What do you mean by "about 30 years ago it changed to nationality of the parents". Does this mean that if my mom can claim Portuguese citizenship , I can or cannot be granted citizenship??

Problem is in those days, no birth certificate was issued. Information was probably given to Hong Kong when she immigrated in the 1950s from Macau (former colony of Portugal)


----------



## travelling-man (Jun 17, 2011)

I'm sure you'll need to consult the Embassy or High Commission but logic would suggest that the first step would be for your Mother to prove she has the right to claim Portuguese citizenship & the only way to do that will be to provide some kind of paperwork that confirms it but if that can be proved then I guess you'd also be entitled to the same thing.


----------



## Ukkram (Aug 21, 2018)

silA380 said:


> What do you mean by "about 30 years ago it changed to nationality of the parents". Does this mean that if my mom can claim Portuguese citizenship , I can or cannot be granted citizenship??
> 
> Problem is in those days, no birth certificate was issued. Information was probably given to Hong Kong when she immigrated in the 1950s from Macau (former colony of Portugal)


Your Mother is older than 30 so she would be a national of Maçao by birth. Surely Maçao has some type of Home Office now that can trace your mothers birth details? 

She would be a citizen of Maçao and not Portugal. She needs to find out from the embassy if Portugal accepts citizens of Maçao for Portuguese citizenship. 

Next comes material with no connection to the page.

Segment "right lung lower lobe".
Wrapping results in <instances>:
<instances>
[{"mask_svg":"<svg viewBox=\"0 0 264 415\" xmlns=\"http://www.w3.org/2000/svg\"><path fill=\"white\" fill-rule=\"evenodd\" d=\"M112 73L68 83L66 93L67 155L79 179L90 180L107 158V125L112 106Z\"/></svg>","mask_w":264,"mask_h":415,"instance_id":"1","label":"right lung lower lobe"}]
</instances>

This problem is far too complex to get answers here.


----------



## Ukkram (Aug 21, 2018)

Look at it this way. A citizen of Brazil, Mozambique or Angola cannot pop into a Portuguese embassy and be issued with a Portuguese passport. The same applies for citizens of Maçao.


----------



## silA380 (Sep 9, 2018)

Your mother automatically became a citizen of Maçao by birth as at that time the Jus Soli was in place

Is this only for the Portuguese living there or the Chinese as well living in Macao?


----------